Items from a data source:
··········

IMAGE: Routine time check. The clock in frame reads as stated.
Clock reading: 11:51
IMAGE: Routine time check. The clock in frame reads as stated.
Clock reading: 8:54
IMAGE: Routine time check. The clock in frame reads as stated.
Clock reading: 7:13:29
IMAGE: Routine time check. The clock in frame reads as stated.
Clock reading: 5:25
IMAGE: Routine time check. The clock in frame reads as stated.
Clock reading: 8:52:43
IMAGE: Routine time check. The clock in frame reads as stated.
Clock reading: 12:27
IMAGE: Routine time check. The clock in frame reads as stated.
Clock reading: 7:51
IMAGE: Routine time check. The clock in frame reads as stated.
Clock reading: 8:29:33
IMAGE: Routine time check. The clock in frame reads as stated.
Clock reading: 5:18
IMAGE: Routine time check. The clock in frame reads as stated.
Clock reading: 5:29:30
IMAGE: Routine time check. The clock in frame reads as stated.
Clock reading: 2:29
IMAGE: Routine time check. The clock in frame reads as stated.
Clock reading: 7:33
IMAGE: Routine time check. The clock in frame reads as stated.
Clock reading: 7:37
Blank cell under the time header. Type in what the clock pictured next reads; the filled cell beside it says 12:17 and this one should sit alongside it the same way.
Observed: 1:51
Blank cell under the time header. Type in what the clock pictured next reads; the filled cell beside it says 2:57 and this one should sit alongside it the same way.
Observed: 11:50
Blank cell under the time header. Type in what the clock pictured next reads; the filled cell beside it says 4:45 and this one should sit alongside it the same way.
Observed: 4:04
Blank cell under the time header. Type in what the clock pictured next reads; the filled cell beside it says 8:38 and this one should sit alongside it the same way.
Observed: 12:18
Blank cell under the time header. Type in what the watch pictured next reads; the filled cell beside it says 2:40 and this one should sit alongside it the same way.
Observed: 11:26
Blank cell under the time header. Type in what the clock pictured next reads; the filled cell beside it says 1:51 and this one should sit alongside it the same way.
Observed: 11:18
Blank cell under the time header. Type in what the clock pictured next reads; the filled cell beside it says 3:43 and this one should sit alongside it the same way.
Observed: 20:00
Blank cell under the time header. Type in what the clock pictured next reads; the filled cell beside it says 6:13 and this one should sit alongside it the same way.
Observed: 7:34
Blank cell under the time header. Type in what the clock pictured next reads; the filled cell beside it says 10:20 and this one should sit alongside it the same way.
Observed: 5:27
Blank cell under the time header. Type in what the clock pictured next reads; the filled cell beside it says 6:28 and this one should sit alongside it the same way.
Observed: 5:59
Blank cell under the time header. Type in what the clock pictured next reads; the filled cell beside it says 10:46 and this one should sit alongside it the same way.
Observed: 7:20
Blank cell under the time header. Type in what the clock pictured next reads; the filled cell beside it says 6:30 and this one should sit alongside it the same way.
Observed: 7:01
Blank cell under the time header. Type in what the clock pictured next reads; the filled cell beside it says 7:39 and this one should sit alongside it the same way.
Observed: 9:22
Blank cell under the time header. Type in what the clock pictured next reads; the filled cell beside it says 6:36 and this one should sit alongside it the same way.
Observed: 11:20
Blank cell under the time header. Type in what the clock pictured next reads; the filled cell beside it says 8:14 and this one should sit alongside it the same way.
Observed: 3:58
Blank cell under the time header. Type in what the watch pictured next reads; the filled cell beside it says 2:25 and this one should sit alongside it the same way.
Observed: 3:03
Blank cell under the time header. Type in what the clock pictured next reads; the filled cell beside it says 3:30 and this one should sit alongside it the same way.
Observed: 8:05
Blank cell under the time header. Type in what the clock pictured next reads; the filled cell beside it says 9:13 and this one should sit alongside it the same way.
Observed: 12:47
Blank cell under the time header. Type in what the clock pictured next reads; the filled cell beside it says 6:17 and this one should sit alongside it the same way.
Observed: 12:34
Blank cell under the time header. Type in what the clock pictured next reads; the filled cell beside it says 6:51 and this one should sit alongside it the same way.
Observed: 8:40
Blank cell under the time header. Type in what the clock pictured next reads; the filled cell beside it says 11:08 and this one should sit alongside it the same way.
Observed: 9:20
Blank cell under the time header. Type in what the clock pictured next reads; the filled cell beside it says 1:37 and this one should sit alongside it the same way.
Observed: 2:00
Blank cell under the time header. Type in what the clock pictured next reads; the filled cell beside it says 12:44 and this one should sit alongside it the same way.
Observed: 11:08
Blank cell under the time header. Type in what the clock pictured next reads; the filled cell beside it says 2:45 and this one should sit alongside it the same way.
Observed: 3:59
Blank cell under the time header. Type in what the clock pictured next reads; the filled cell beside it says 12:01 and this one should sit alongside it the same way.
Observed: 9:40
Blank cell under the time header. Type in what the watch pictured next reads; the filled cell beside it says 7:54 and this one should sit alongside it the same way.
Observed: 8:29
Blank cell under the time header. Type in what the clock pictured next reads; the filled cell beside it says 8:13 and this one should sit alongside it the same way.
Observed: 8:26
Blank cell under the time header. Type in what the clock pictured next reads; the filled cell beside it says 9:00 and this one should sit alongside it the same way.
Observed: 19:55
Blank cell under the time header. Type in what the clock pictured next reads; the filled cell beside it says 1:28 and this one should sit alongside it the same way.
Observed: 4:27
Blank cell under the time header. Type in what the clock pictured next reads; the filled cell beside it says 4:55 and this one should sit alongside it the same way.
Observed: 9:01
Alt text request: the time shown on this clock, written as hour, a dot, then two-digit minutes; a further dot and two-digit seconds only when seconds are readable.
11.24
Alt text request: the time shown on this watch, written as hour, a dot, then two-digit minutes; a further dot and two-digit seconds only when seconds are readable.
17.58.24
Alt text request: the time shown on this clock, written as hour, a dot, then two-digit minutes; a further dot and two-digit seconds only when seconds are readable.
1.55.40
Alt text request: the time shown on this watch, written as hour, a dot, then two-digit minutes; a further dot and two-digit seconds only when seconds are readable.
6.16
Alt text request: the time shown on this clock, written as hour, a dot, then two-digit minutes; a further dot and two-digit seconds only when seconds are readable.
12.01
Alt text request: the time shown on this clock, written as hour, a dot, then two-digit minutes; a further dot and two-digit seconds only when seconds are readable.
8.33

··········

Task instructions: Copy the lines of the material word for word, starting at the line that contains "it says 7:54" and ending at the line that contains "Observed: 4:27", with both of those lines included.

Correct response:
Blank cell under the time header. Type in what the watch pictured next reads; the filled cell beside it says 7:54 and this one should sit alongside it the same way.
Observed: 8:29
Blank cell under the time header. Type in what the clock pictured next reads; the filled cell beside it says 8:13 and this one should sit alongside it the same way.
Observed: 8:26
Blank cell under the time header. Type in what the clock pictured next reads; the filled cell beside it says 9:00 and this one should sit alongside it the same way.
Observed: 19:55
Blank cell under the time header. Type in what the clock pictured next reads; the filled cell beside it says 1:28 and this one should sit alongside it the same way.
Observed: 4:27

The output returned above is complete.